- [DAFTAR PERTANYAAN]:
1. Berdasarkan kutipan tentang nama-nama Ahlulbayt di Acheh, jelaskan mengapa orang tua buta huruf di kawasan Gle Gapui memberi nama "Maddan" kepada anak lelaki keduanya.
2. Teruskan kutipan tentang nama-nama Ahlulbayt di Acheh mulai dari sesudah kalimat terakhirnya.

- [KUTIPAN TEKS]:

※ ※ ※

Justru itulah sebahagian pengikut Islam garis keturunan Rasulullah (baca Ahlulbaytnya) terpaksa hijrah ke berbagai negara termasuk ke Acheh - Sumatra, dimana banyak orang Acheh sepertinya masih belum mengenal siapa endatu mereka sesungguhnya. Untuk ini perlu kita buat penelitian kenapa di Acheh - Sumatra banyak sekali nama ahlulbayt Rasulullah seperti Ali, Hassan, Hussein, Jakfar, Musa, Muhammad, Mahdi, Alwi, Kassim, Khadijah, Fatimah, Zainab, Ummi Kalsum, Syaribanun (syahbanu) dan sebagainya. (Silakan baca tulisan DR Hasballah Sa’at untuk lebih jelas lagi). Ada sedikit guyon dari saudara Hasballah bahwa ada orang buta huruf di kawasan Gle Gapui kawasan Acheh - Pidie (Jabbal Ghafur) menamakan ketiga anak lelakinya: Hassan, Maddan dan Hussein. Menurut DR Hasballah Sa’at yang pernah terperangkap sebagai Menteri dalam system Taghut Hindunesia itu orang tua yang buta huruf itu mengira nama 2 cucu Rasulullah “Hasan dan Hussein”, “dan” nya sebagai nama juga hingga nama anak ke 2 di beri nama “Maddan”. Padahal dan itu kan kata hubung atau kata sambung. Demikianlah pengaruh nama cucu Rasulullah atau Ahlulbayt di Acheh. Sayangnya sepertinya orang Acheh sekarang mengingkari realitanya. Ada sedikit yang perlu dikoreksi tulisan DR Hasballah tersebut dimana kisah tentang Muhammad Hanafiah yang lain ibunya dengan Imam Hussein adalah keliru. Hal seperti itulah yang memerlukan penelitian, andaikata Acheh -Sumatra sudah terlepas dari penjajahan Hindunesia. Pastinya penelitian seperti itu terabaikan selama Penguasa Hindunesia masih bercokol di Tanah Rencong itu.

※ ※ ※

- [DATA UNTUK DIPERIKSA]:
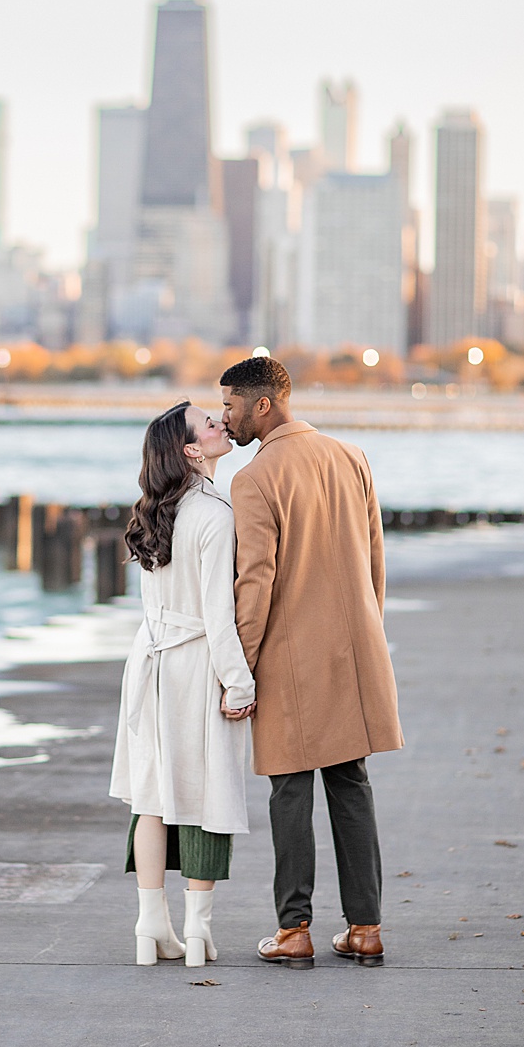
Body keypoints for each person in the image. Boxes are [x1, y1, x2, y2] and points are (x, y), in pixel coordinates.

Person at [219, 355, 403, 969]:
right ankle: (366, 928)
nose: (226, 418)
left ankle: (294, 929)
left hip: (289, 658)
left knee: (290, 790)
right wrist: (366, 633)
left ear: (262, 404)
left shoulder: (254, 478)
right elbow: (375, 561)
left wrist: (238, 668)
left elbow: (255, 582)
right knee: (351, 782)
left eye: (230, 406)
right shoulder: (352, 457)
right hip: (355, 652)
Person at [110, 401, 255, 967]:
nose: (222, 423)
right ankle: (197, 933)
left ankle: (151, 927)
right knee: (202, 797)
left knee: (150, 797)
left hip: (148, 661)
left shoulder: (151, 510)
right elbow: (219, 617)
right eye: (209, 423)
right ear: (192, 450)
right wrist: (239, 684)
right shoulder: (215, 514)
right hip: (195, 664)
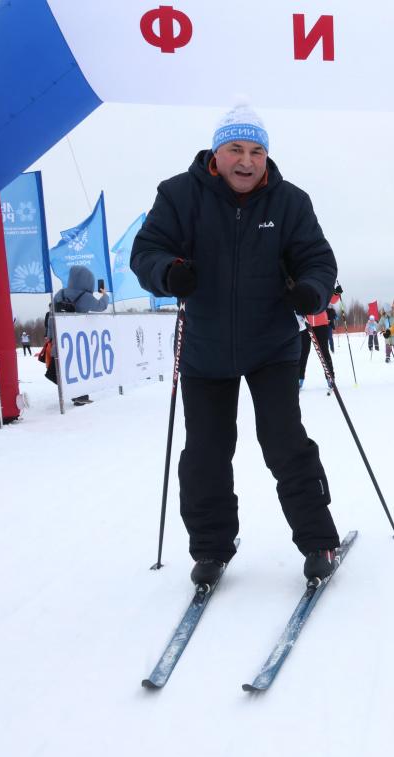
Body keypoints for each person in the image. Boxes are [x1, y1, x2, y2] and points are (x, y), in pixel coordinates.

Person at [131, 100, 342, 586]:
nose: (246, 161)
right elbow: (147, 252)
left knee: (285, 443)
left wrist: (312, 289)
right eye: (235, 149)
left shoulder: (290, 202)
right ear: (216, 152)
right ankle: (210, 548)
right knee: (205, 451)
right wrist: (168, 273)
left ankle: (317, 540)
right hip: (204, 347)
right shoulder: (180, 195)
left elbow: (317, 257)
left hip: (271, 344)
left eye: (256, 152)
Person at [46, 264, 110, 404]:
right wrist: (104, 295)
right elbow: (101, 306)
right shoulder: (85, 296)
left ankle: (68, 392)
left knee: (64, 367)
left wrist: (50, 336)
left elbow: (51, 316)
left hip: (61, 339)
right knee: (80, 366)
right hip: (77, 340)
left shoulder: (59, 294)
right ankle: (81, 396)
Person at [299, 306, 334, 389]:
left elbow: (332, 299)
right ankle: (299, 378)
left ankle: (330, 377)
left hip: (321, 324)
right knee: (303, 352)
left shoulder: (323, 292)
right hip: (305, 323)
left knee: (324, 352)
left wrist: (336, 293)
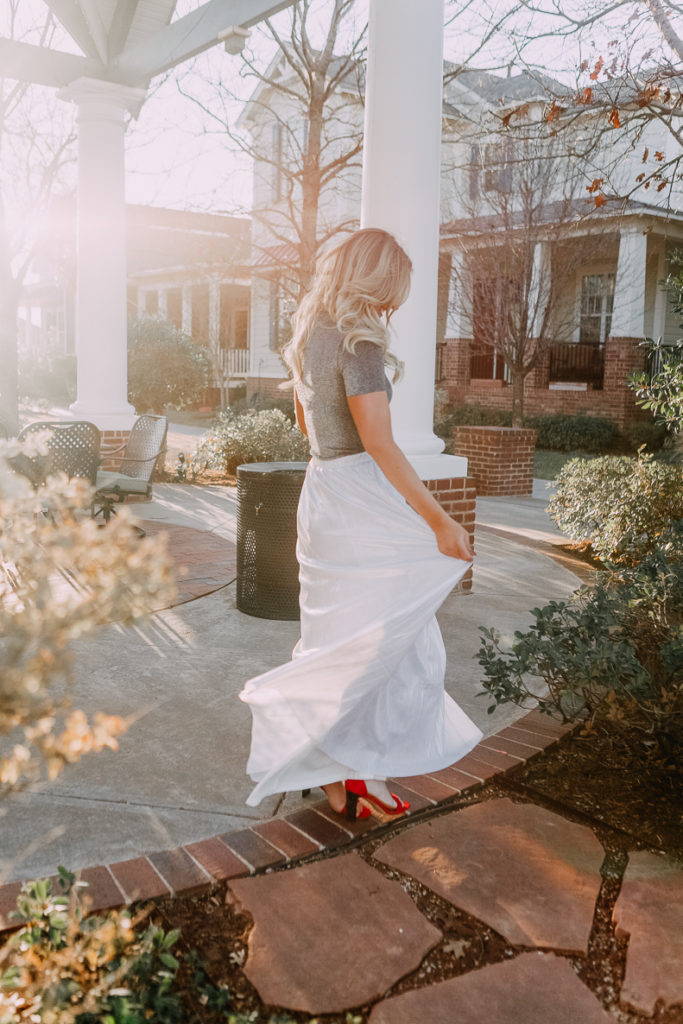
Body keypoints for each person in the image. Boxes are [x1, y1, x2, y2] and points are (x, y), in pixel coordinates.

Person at [239, 228, 483, 822]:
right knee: (398, 641)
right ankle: (347, 766)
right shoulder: (359, 341)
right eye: (394, 289)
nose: (395, 304)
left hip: (322, 493)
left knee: (340, 638)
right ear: (376, 281)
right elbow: (379, 444)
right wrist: (440, 520)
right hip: (356, 499)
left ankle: (339, 772)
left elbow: (309, 428)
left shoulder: (307, 336)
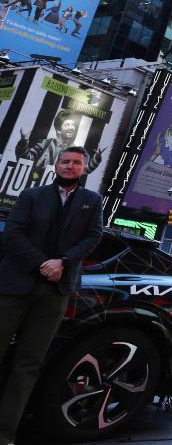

※ ※ ※

- [KUMPULAN JAWABAN]:
1. Menurut DR Hasballah Sa'at, orang tua yang buta huruf itu mengira kata "dan" dalam "Hasan dan Hussein", nama dua cucu Rasulullah, juga merupakan nama. Karena itu, anak kedua di antara Hassan dan Hussein diberi nama "Maddan".

2.
Imam Ali as tidak pernah memadukan Fatimah az Zahara sebagaimana Rasulullah juga tidak pernah memadukan Sity Khadijah bin Khuwailid. Tidak ada seorang wanitapun di jaman Rasulullah yang setara dengan Khadijah bin Khuwailid. Rasulullah dan Khadijah adalah pasangan yang ideal. Adalah hal yang sama Allah menganugerahkan seorang wanita pilihan kepada Imam ‘Ali bin Abi Thalib, Fatimah az Zahara bin Muhammad Rasulullah saww. Kapan juga Rasulullah berpoligami? Setelah meninggalnya Khadijah. Kapan Imam ‘Ali berpoligami? Setelah meninggalnya Fatimah. Justru itu sangat keliru ketika ada anggapan bahwa Fatimah merasa tidak enak ketika Muhammad bin Hanafiah ditempatkan atas paha kanan Rasulullah sementara Imam Hussein di paha kiri. Padahal Hanafiah belum exist ketika itu.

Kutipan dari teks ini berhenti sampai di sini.